The joy of discovery

The joy of discoveryViswaprasad Raju
Highlights

A sketchpad, a pen and watercolours. And of course, loads of creativity. This is Viswaprasad Raju's way of recording his unique experience of places he visits and the people he encounters.

A sketchpad, a pen and watercolours. And of course, loads of creativity. This is Viswaprasad Raju's way of recording his unique experience of places he visits and the people he encounters.

Well, not just people but birds and animals too. Raju loves visiting wildlife sanctuaries. He introduces himself to readers as "a fan of Wimbledon, Galle, Fine Stationery, and national parks of central India".

And now all this has resulted in a book, the self-published 'Via Pen & Ink---A Collection of Travel Sketches by Viswaprasad Raju'. Hyderabad-based Raju is an advertising professional and a travel sketch artist.

He is the co-founder and director of 'Doo Creative' and has previously worked with leading advertising agencies such as RK Swamy, BBDO, Ogilvy & Mather, among others. His travel sketches have been widely published in magazines and newspapers.

Raju's debut book is about his two passions---travel and sketching, both of which combine and converge in a delightful record of places and people, a travel chronicle made with illustrations. In fact, sketches and portraits were the major means through which records of places and people were made, before photography took over.

In these days when travel has become a great deal about boast posts on social media and FOMO; of notching up bigger and bigger numbers of countries visited; of rushing through packed guided tours; and countless, breathless clicks with a camera; it is indeed refreshing to see someone like Raju who delights in slow travel and pauses to observe and savour a place and sit down to sketch his interpretations.

The book covers 10 countries---India, Malaysia, Sri Lanka, UAE, Singapore, Thailand, Switzerland, South Africa, UK and Mauritius. The book is aesthetically designed and easy on the eye with mercifully, no clutter at all.

How did he develop his two interests---travel and sketching? Regarding travel, he says: "The fascination for travel was piqued by a cabinet of books that I got from my relatives who moved to Australia, one of the books - Martin Rattler by RM Ballantyne-made a huge impact, transporting me to the jungles of Brazil.

My love for travel literature started very young. Before the Internet era, information was hard to come by. In school, we had this close group who used to write to embassies stating that we would like to visit their respective countries and ask them to share brochures. To our surprise, we used to get brochures and collected them. I still have a few from Austria, Norway and Russia."
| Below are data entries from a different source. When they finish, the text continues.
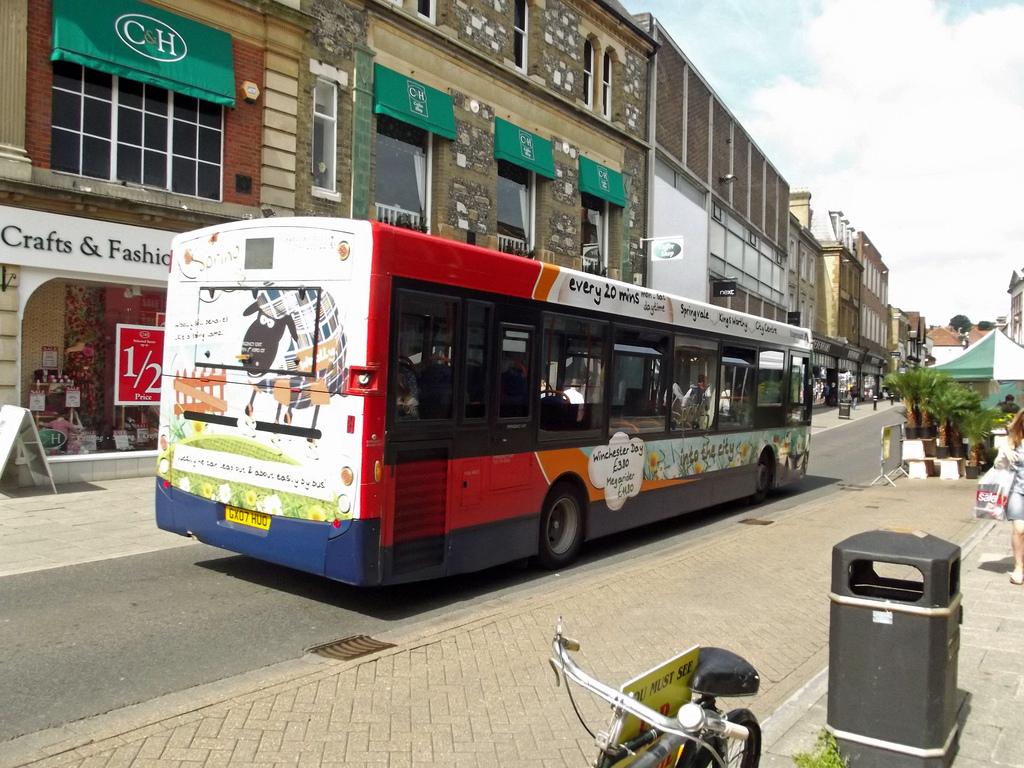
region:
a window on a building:
[372, 114, 437, 222]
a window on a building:
[504, 162, 530, 249]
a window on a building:
[574, 187, 620, 286]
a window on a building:
[609, 45, 635, 162]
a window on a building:
[580, 25, 593, 127]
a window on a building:
[502, 1, 550, 85]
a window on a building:
[413, 10, 434, 23]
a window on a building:
[19, 260, 169, 460]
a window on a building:
[62, 44, 116, 190]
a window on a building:
[119, 54, 174, 203]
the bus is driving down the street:
[76, 216, 864, 631]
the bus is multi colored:
[106, 226, 850, 577]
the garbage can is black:
[779, 500, 963, 734]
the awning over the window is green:
[10, 0, 254, 130]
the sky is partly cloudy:
[678, 0, 995, 197]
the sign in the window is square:
[92, 305, 168, 416]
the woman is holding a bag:
[974, 389, 1016, 596]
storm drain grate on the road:
[307, 628, 391, 666]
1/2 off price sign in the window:
[118, 322, 164, 406]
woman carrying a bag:
[977, 413, 1022, 528]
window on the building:
[311, 75, 341, 202]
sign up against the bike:
[623, 661, 703, 706]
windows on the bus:
[396, 300, 545, 452]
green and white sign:
[637, 236, 683, 263]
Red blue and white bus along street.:
[133, 210, 826, 591]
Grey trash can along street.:
[820, 523, 977, 764]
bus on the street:
[230, 326, 825, 489]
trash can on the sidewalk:
[814, 515, 964, 746]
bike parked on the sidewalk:
[523, 614, 765, 764]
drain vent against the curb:
[309, 621, 401, 683]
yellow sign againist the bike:
[633, 667, 685, 700]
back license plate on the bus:
[197, 487, 289, 541]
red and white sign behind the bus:
[106, 318, 164, 391]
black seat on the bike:
[681, 638, 761, 692]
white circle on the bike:
[677, 700, 704, 732]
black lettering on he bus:
[556, 271, 806, 345]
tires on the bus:
[524, 439, 803, 579]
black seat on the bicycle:
[688, 639, 753, 694]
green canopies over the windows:
[51, 7, 640, 192]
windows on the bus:
[378, 278, 815, 446]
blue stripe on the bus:
[149, 471, 794, 599]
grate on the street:
[293, 616, 398, 683]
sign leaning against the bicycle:
[593, 635, 702, 750]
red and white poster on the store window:
[106, 319, 164, 405]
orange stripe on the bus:
[531, 271, 671, 509]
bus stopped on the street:
[170, 208, 838, 542]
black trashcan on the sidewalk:
[828, 531, 953, 766]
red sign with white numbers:
[117, 322, 162, 400]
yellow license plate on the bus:
[220, 499, 274, 538]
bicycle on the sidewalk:
[543, 606, 760, 766]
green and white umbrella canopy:
[923, 323, 1022, 396]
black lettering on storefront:
[3, 205, 166, 288]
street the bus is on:
[0, 385, 920, 699]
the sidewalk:
[309, 715, 439, 750]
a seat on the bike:
[673, 644, 766, 701]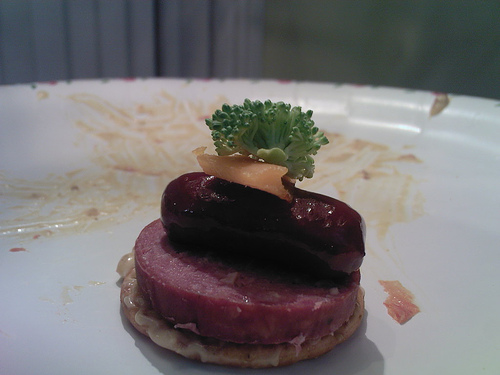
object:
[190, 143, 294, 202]
cheese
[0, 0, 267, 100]
blinds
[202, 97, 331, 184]
broccoli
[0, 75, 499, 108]
plate edge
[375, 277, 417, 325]
sauce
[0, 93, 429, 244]
sauce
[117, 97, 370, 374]
food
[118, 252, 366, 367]
cracker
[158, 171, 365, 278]
ham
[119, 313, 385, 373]
shadow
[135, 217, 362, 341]
meat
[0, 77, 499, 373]
dish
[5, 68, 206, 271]
stains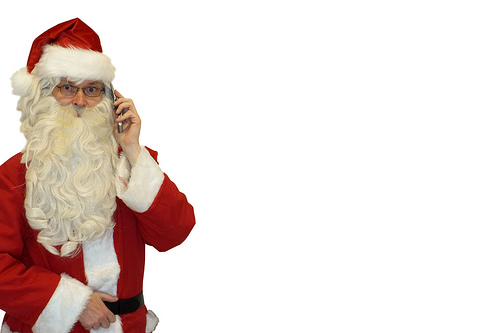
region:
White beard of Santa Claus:
[52, 178, 74, 215]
He believes that today's information overload, especially as fuelled by TV, the Internet, social media and travel writers/bloggers has "taken away the joy of discovery. My father, who was in the army, was posted in Jhansi and used to hear stories of tigers and charming rail journeys, which stayed with me. In fact, the National Parks of central India are my favourite getaways, which I frequent with my friend, Ravi Naidu, well-known wildlife photographer."

Raju says he didn't travel much as a youngster, barring the odd trip to his hometown but his profession, advertising, changed everything giving him many opportunities to explore locations for work. He adds: "I got to visit plenty of destinations, from Hampi to Pondicherry, Cape Town to London, Switzerland to Thailand, and many places in between. And most of my travels, outside of family, have been with TV Prasad, MD and Creative Head of Doo Creative."
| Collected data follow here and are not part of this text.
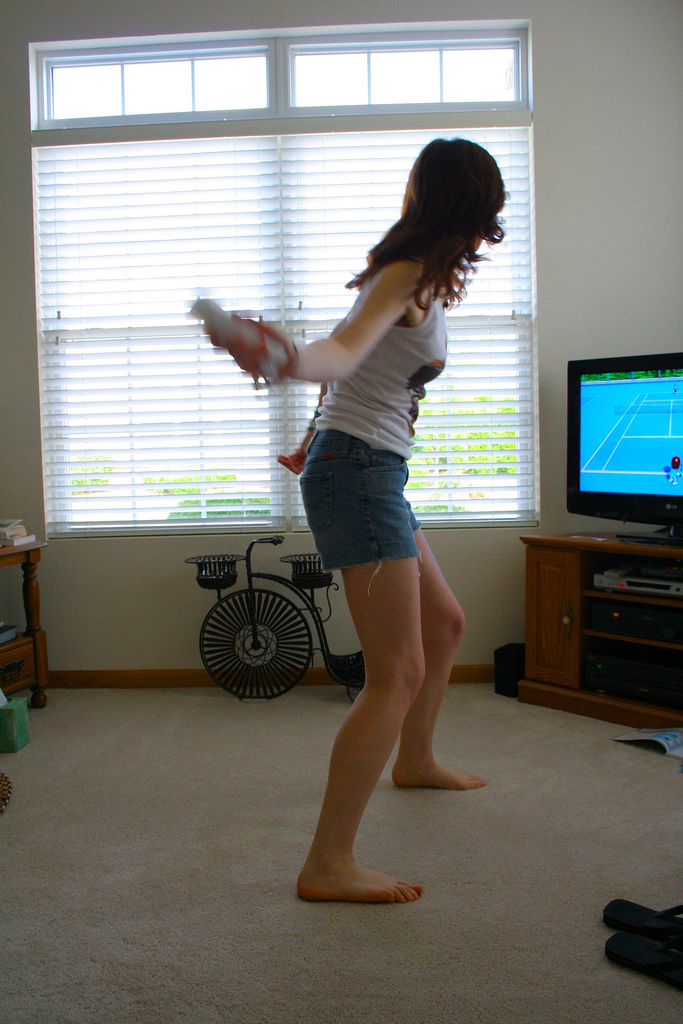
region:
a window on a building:
[39, 59, 130, 105]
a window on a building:
[191, 46, 270, 114]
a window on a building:
[440, 47, 519, 107]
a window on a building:
[39, 146, 295, 499]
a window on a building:
[287, 134, 524, 522]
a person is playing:
[171, 138, 504, 909]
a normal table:
[7, 528, 54, 717]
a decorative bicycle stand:
[180, 520, 417, 728]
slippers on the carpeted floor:
[578, 863, 680, 1005]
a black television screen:
[551, 346, 681, 557]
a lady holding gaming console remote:
[167, 111, 465, 411]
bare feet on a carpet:
[271, 727, 511, 945]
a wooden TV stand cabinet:
[508, 338, 674, 732]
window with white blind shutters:
[24, 121, 283, 555]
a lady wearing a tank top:
[301, 123, 508, 531]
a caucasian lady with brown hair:
[349, 122, 526, 380]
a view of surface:
[153, 863, 234, 932]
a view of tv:
[542, 330, 649, 507]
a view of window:
[452, 377, 570, 509]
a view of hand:
[183, 294, 277, 398]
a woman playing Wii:
[163, 118, 682, 923]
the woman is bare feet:
[180, 125, 518, 929]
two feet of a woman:
[279, 736, 501, 930]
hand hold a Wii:
[180, 285, 314, 399]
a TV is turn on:
[562, 340, 682, 536]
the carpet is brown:
[36, 700, 281, 1000]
As for sketching, he is entirely a self-taught artiste and driven by his love of the art. "I used to admire the works of Mario Miranda and Satyajit Ray as an illustrator. My notebooks at school were a work of lazy doodles and frantic scribbles, which continued all along. Only on a weekend trip to Tadoba, a tiger reserve in Maharashtra, in 2007, it all came together, my journey into proper travel sketching.

I started posting the sketches on the Internet and found a community of urban sketchers and like-minded people. All along, I used to write travel features too, but somewhere I thought, travel stories with sketches would make them interesting. Before the era of photography, sketches was how travel was documented and their journals were full of sketch notes.

I recently read a book called 'Slow Travel To Switzerland' which traces the journey taken by a Victorian lady, led by the first ever conducted tour by Thomas Cook, a good 150 years ago, who documented her travels through sketches. Interestingly, today, I see a surge in travel sketching, as people want a digital detox and find calm in capturing things through pen and ink."

His book Via Pen & Ink, as he points out, does not contain a single photograph, it is entirely about illustrations. Even his profile picture is an illustration, and deliberately so, he explains. "The idea is that this sets the tone, and words are far and few in between.

There's no plot, no twist in the end, no characters, just a record of things. It allows the reader to travel along with me and absorb the places in an unhurried manner. Though the Web is omnipresent and dynamic, the book is for real and for keeps. In advertising too, the classic print vs Web media is the most-discussed subject."

Now that he is done with this book, Raju has other dreams. He wants to work on a film screenplay and hold an exhibition of his sketches. He has made a promise to himself. "In all, I will never let the ink dry and never keep the sketchbooks empty." And oh, of course, he wants to travel more and more---sketchpad firmly tucked into his suitcase.